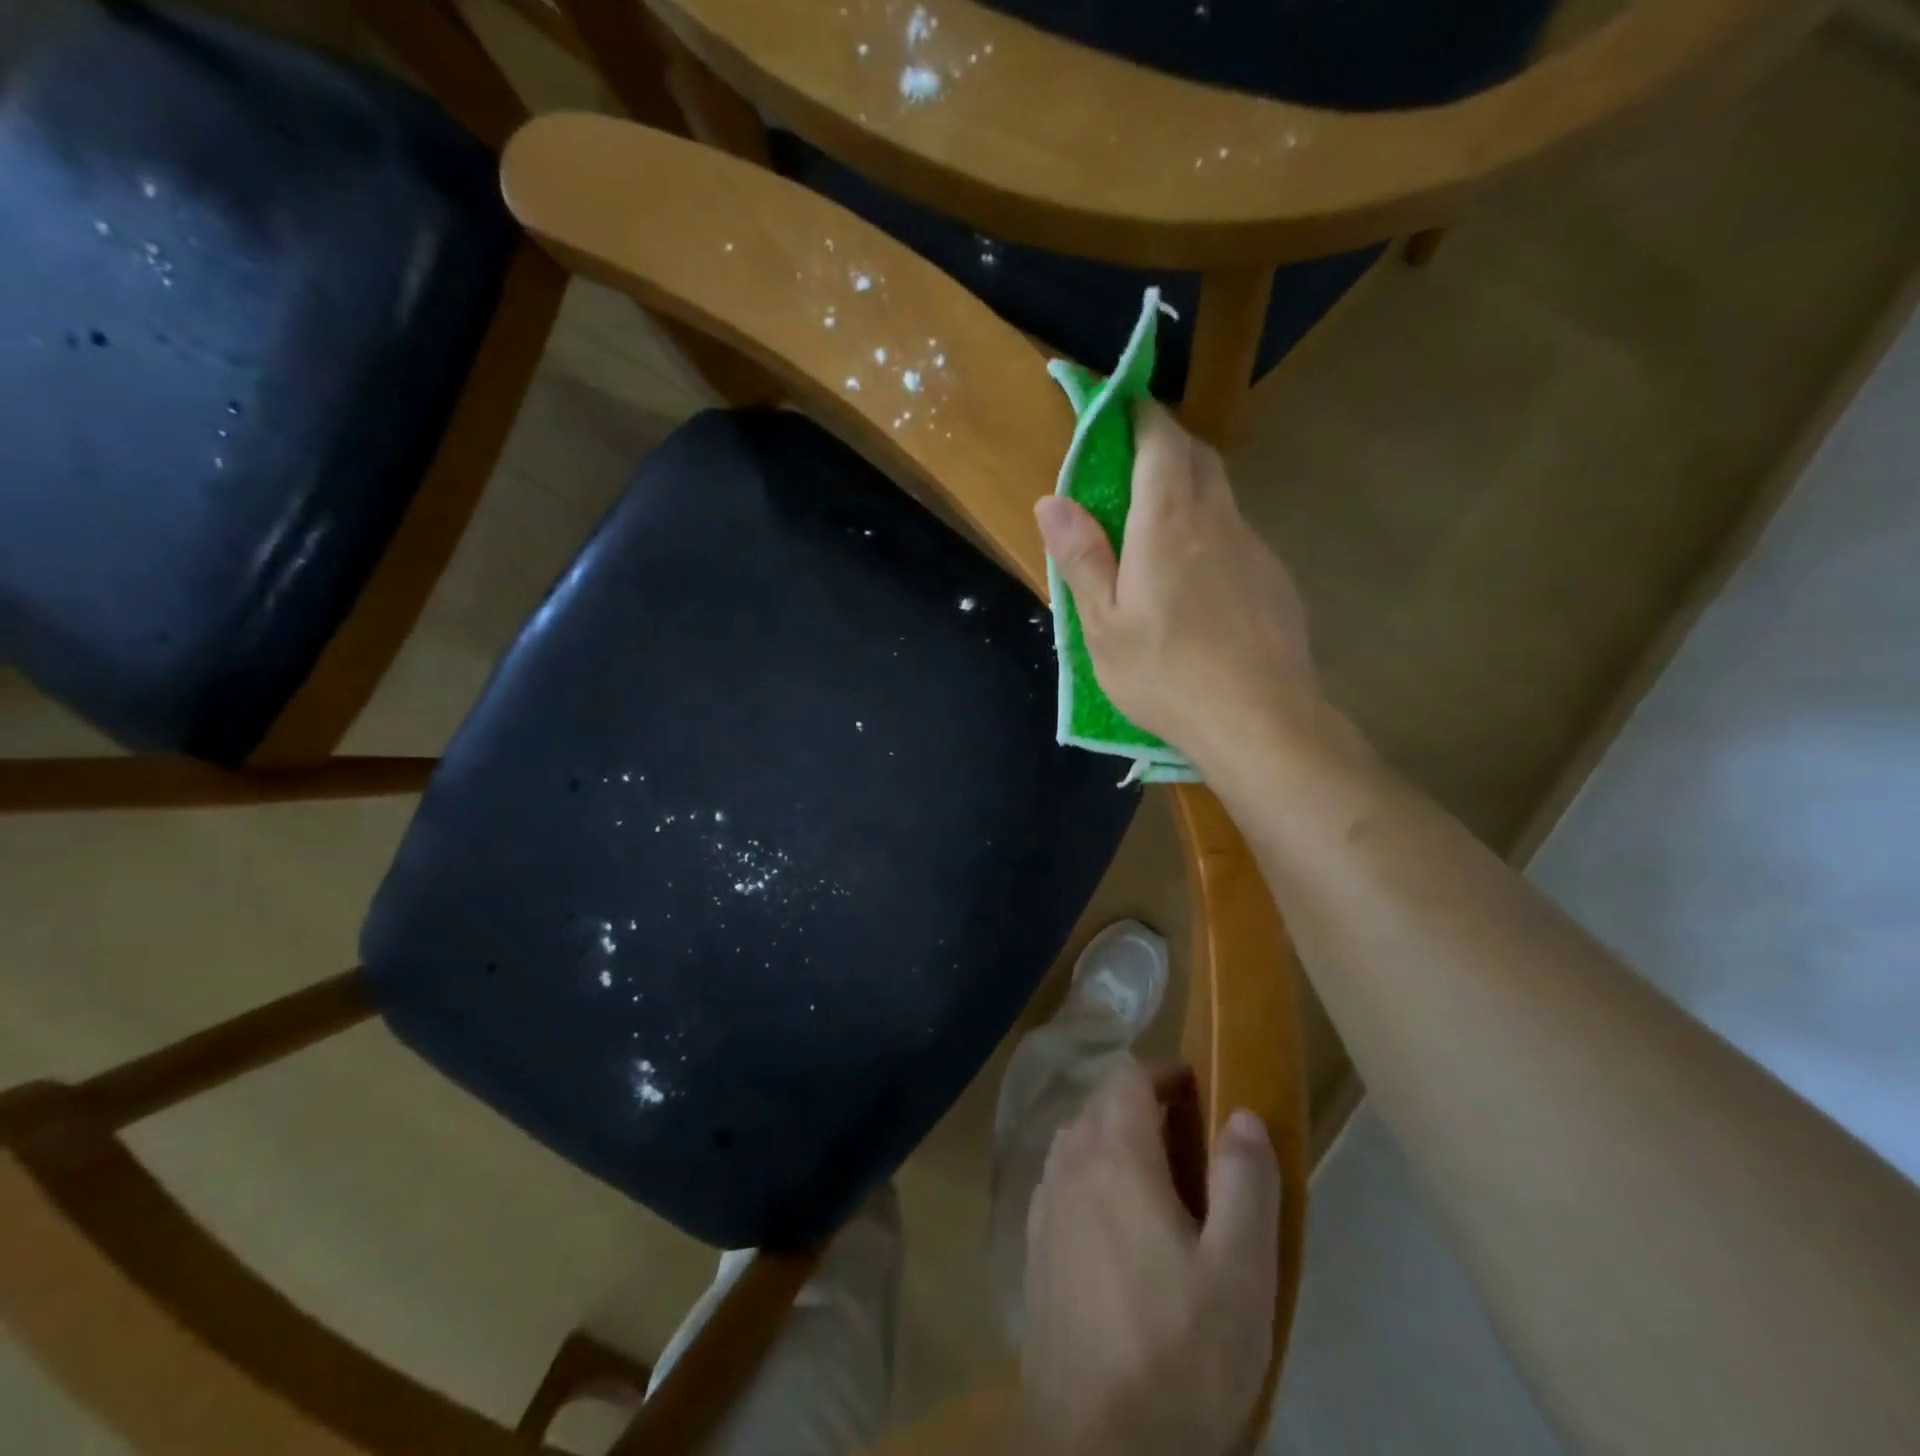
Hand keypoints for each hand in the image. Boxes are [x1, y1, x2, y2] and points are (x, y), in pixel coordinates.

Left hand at [1021, 1062, 1281, 1455]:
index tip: (1199, 1090)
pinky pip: (1059, 1183)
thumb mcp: (1240, 1274)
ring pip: (1075, 1142)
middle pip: (1100, 1106)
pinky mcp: (1034, 1250)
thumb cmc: (1180, 1357)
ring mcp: (1044, 1208)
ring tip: (1155, 1178)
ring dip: (1112, 1139)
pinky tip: (1113, 1225)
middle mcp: (1070, 1167)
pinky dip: (1088, 1176)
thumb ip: (1245, 1183)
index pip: (1129, 1080)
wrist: (1096, 1451)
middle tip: (1188, 1138)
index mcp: (1115, 1158)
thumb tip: (1242, 1114)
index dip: (1164, 1073)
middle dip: (1141, 1104)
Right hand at [1034, 402, 1315, 772]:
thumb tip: (1051, 500)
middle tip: (1133, 466)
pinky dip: (1213, 535)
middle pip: (1198, 457)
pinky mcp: (1275, 580)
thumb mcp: (1103, 626)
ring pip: (1222, 497)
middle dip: (1166, 445)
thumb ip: (1081, 558)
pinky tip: (1199, 584)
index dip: (1141, 416)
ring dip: (1190, 491)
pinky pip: (1238, 537)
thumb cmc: (1166, 675)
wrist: (1260, 721)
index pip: (1161, 440)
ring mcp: (1254, 549)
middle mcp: (1218, 521)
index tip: (1119, 411)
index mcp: (1168, 524)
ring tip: (1159, 530)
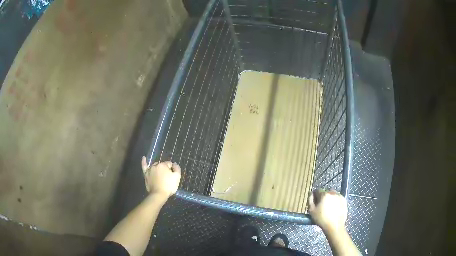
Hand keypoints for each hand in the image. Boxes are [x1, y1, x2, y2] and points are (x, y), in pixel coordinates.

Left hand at [141, 156, 180, 198]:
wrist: (158, 194)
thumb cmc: (169, 186)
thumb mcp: (177, 177)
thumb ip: (177, 168)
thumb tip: (174, 164)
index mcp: (163, 165)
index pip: (169, 164)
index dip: (172, 170)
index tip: (172, 176)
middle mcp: (155, 165)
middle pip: (162, 165)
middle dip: (165, 169)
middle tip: (167, 177)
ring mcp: (150, 169)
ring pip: (155, 166)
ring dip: (158, 168)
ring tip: (160, 174)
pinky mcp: (146, 174)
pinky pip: (144, 166)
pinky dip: (144, 162)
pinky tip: (144, 158)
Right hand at [308, 189, 347, 232]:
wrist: (334, 226)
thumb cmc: (321, 219)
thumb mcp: (311, 211)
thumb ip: (310, 200)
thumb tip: (311, 194)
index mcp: (324, 194)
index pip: (317, 191)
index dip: (315, 196)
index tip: (314, 203)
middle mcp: (333, 193)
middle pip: (325, 192)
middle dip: (322, 197)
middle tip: (321, 206)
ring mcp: (339, 196)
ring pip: (332, 194)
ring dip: (329, 198)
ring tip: (328, 208)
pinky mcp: (344, 200)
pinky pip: (337, 198)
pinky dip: (335, 201)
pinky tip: (333, 209)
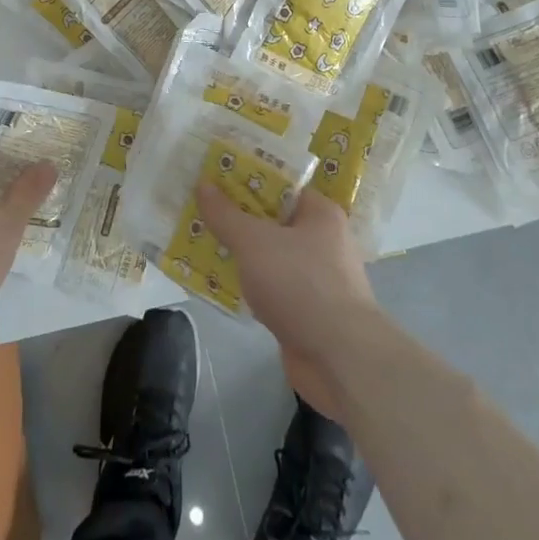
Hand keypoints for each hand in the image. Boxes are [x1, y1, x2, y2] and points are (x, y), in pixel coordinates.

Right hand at [196, 186, 378, 420]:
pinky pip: (270, 288)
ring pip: (269, 256)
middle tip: (198, 211)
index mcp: (319, 213)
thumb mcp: (255, 242)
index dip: (245, 180)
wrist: (340, 360)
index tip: (213, 179)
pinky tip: (218, 284)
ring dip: (239, 255)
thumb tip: (203, 183)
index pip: (279, 185)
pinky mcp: (307, 312)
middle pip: (271, 220)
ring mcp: (316, 279)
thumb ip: (226, 214)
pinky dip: (248, 286)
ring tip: (198, 243)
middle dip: (235, 218)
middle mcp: (322, 241)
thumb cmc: (301, 284)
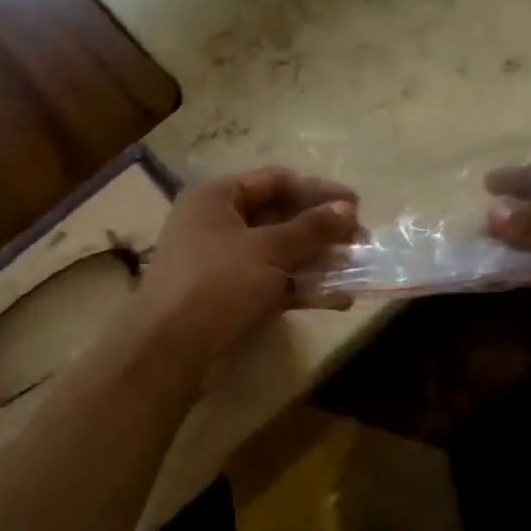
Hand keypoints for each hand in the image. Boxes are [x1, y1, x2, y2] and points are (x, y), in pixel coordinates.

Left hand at [134, 168, 358, 375]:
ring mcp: (224, 262)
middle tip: (360, 240)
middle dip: (322, 229)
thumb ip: (311, 228)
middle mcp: (218, 223)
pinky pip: (274, 282)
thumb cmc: (217, 283)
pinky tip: (338, 299)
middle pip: (280, 216)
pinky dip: (303, 288)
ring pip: (280, 253)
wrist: (170, 350)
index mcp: (217, 198)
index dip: (318, 190)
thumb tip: (348, 208)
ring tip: (356, 270)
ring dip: (318, 260)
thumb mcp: (268, 250)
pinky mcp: (232, 296)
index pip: (276, 181)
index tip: (356, 205)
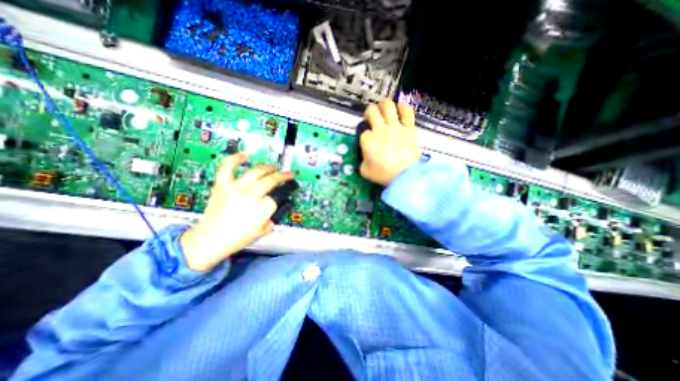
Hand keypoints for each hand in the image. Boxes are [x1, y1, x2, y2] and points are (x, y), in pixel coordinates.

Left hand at [179, 153, 293, 272]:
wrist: (210, 240)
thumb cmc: (237, 238)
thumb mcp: (263, 230)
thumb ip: (272, 217)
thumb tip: (275, 207)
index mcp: (262, 209)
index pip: (278, 196)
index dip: (282, 194)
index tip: (285, 192)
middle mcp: (250, 195)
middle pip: (271, 180)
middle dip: (283, 176)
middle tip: (288, 175)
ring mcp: (235, 188)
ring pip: (256, 171)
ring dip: (268, 168)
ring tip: (274, 167)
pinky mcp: (222, 186)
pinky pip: (227, 168)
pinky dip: (235, 159)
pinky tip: (244, 155)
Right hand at [361, 98, 419, 185]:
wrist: (404, 175)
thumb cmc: (383, 174)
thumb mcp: (364, 171)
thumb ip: (362, 161)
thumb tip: (365, 157)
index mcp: (367, 140)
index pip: (363, 131)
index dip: (364, 133)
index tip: (367, 138)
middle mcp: (379, 129)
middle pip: (372, 112)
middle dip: (370, 111)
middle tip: (371, 115)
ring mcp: (395, 127)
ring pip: (388, 106)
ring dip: (384, 104)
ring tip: (384, 106)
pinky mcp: (408, 128)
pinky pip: (407, 112)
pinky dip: (403, 108)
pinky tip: (400, 107)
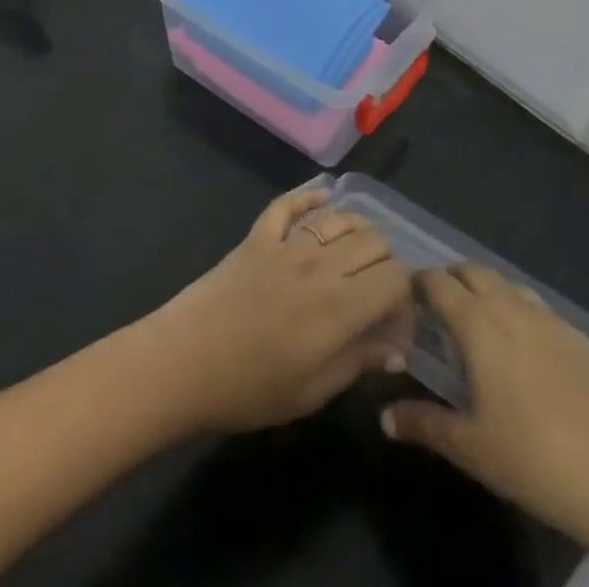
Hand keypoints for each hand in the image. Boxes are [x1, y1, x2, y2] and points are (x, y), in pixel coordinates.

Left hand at [145, 189, 412, 432]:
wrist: (183, 360)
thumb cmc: (248, 388)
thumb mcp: (311, 392)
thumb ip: (358, 362)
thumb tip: (397, 347)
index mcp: (339, 306)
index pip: (395, 278)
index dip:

#####

Output the material word for word, and keep the pictures out.

**RESULT OF THE TASK:**
Hand keypoints for each hand in the image. Boxes are [x1, y1, x2, y2] and points are (x, y), in pixel coordinates.

Left hand at [1021, 1062, 1281, 1455]:
index tip: (1199, 1090)
pinky pip: (1059, 1183)
thumb mcp: (1240, 1274)
ring pip: (1075, 1142)
middle pip: (1100, 1106)
pinky mcp: (1034, 1250)
thumb cmc: (1180, 1357)
ring mcp: (1044, 1208)
ring tip: (1155, 1178)
ring dip: (1112, 1139)
pinky tip: (1113, 1225)
middle mcp: (1070, 1167)
pinky dip: (1088, 1176)
thumb ip: (1245, 1183)
index pip: (1129, 1080)
wrist: (1096, 1451)
middle tip: (1188, 1138)
index mcp: (1115, 1158)
thumb tip: (1242, 1114)
index dip: (1164, 1073)
middle dip: (1141, 1104)
Right hand at [1034, 402, 1315, 772]:
thumb tip: (1051, 500)
middle tip: (1133, 466)
pinky dip: (1213, 535)
middle pip: (1198, 457)
pinky mcp: (1275, 580)
thumb mcp: (1103, 626)
ring pip: (1222, 497)
middle dip: (1166, 445)
thumb ip: (1081, 558)
pinky tip: (1199, 584)
index dip: (1141, 416)
ring dip: (1190, 491)
pinky pip: (1238, 537)
thumb cmc: (1166, 675)
wrist: (1260, 721)
index pip: (1161, 440)
ring mcp: (1254, 549)
middle mcp: (1218, 521)
index tip: (1119, 411)
index mcp: (1168, 524)
ring tip: (1159, 530)
Hand keypoints for each hand in the image. Boxes are [x1, y1, x2, y2] and points are (x, y), in pixel coordinates.

Left hand at [141, 156, 180, 198]:
wrist: (158, 194)
thumb cmc: (169, 186)
thumb mcp: (177, 177)
thumb ip: (177, 168)
thumb tip: (174, 164)
index mcp: (163, 165)
index pip: (169, 164)
index dip: (172, 170)
index tip: (172, 176)
middle mcp: (155, 165)
middle pip: (162, 165)
middle dip: (165, 169)
middle tip: (167, 177)
ring mcp: (150, 169)
ring pip: (155, 166)
ring dip: (158, 168)
ring tip: (160, 174)
pinky mcp: (146, 174)
pinky pip: (144, 166)
pinky dip: (144, 162)
pinky tip: (144, 158)
Right hand at [308, 189, 347, 232]:
wrist: (334, 226)
thumb cmc: (321, 219)
thumb mcp: (311, 211)
thumb ip: (310, 200)
thumb tip: (311, 194)
index mcp: (324, 194)
index pip: (317, 191)
index dip: (315, 196)
index tip: (314, 203)
middle mcp: (333, 193)
middle pip: (325, 192)
middle dip: (322, 197)
middle tip: (321, 206)
ring mcp: (339, 196)
ring pip: (332, 194)
ring dip: (329, 198)
ring tip: (328, 208)
pinky mcp: (344, 200)
pinky pip: (337, 198)
pinky dip: (335, 201)
pinky tip: (333, 209)
Hand keypoints for each hand in the image. Boxes are [x1, y1, x2, y2] and points are (x, y), in pixel coordinates.

Right hand at [196, 186, 378, 420]:
pinky pip: (270, 288)
ring pip: (269, 256)
middle tip: (198, 211)
index mcp: (319, 213)
thumb mcp: (255, 242)
index dip: (245, 180)
wrist: (340, 360)
index tip: (213, 179)
pinky tip: (218, 284)
ring dip: (239, 255)
thumb tip: (203, 183)
index pip: (279, 185)
pinky mcp: (307, 312)
middle pip: (271, 220)
ring mcp: (316, 279)
thumb ip: (226, 214)
pinky dip: (248, 286)
ring tip: (198, 243)
middle dip: (235, 218)
middle mcp: (322, 241)
thumb cmc: (301, 284)
Hand keypoints for each hand in the image. Boxes are [x1, y1, x2, y2] and points are (x, y), in pixel coordinates.

Left hand at [134, 168, 358, 375]:
ring mcp: (224, 262)
middle tip: (360, 240)
middle dip: (322, 229)
thumb ip: (311, 228)
middle mcp: (218, 223)
pinky pip: (274, 282)
thumb cmc: (217, 283)
pinky tip: (338, 299)
middle pip: (280, 216)
pinky dip: (303, 288)
ring pip: (280, 253)
wrist: (170, 350)
index mcp: (217, 198)
index dip: (318, 190)
thumb tip: (348, 208)
ring tip: (356, 270)
ring dip: (318, 260)
thumb mcp: (268, 250)
pinky mcp: (232, 296)
index pip: (276, 181)
index tip: (356, 205)
Hand keypoints for each hand in the image. Boxes are [x1, y1, x2, y2] and points are (x, y), in pixel coordinates.

Left hand at [179, 153, 293, 272]:
wrist: (210, 240)
thumb cmc: (237, 238)
thumb mcp: (263, 230)
thumb ip: (272, 217)
thumb tip: (275, 207)
index mcp: (262, 209)
index pip: (278, 196)
index dip: (282, 194)
index tip: (285, 192)
middle mcp: (250, 195)
middle pip: (271, 180)
middle dip: (283, 176)
middle tip: (288, 175)
ring mcp: (235, 188)
ring pip: (256, 171)
ring dip: (268, 168)
ring tip: (274, 167)
pinky mcp: (222, 186)
pinky pip: (227, 168)
pinky dip: (235, 159)
pinky tip: (244, 155)
Right hand at [361, 98, 419, 185]:
wrist: (404, 175)
thumb cmc: (383, 174)
thumb mcp: (364, 171)
thumb ip: (362, 161)
thumb tip: (365, 157)
index mcp: (367, 140)
index pip: (363, 131)
index dip: (364, 133)
index tip: (367, 138)
middle mcp: (379, 129)
middle pip: (372, 112)
middle dip: (370, 111)
middle tip: (371, 115)
ring mcp: (395, 127)
ring pip: (388, 106)
ring dip: (384, 104)
ring tip: (384, 106)
pinky mcp: (408, 128)
pinky pip: (407, 112)
pinky dip: (403, 108)
pinky tip: (400, 107)
Hand keypoints for each hand in the image. Boxes are [x1, y1, x2, y2] and points are (x, y), in pixel coordinates.

Left hand at [145, 189, 412, 432]:
wrist: (183, 360)
thumb cmc: (248, 388)
thumb mcp: (311, 392)
thumb ip: (358, 362)
thumb tip: (397, 347)
index mcp: (339, 306)
index pip: (395, 278)
index dip:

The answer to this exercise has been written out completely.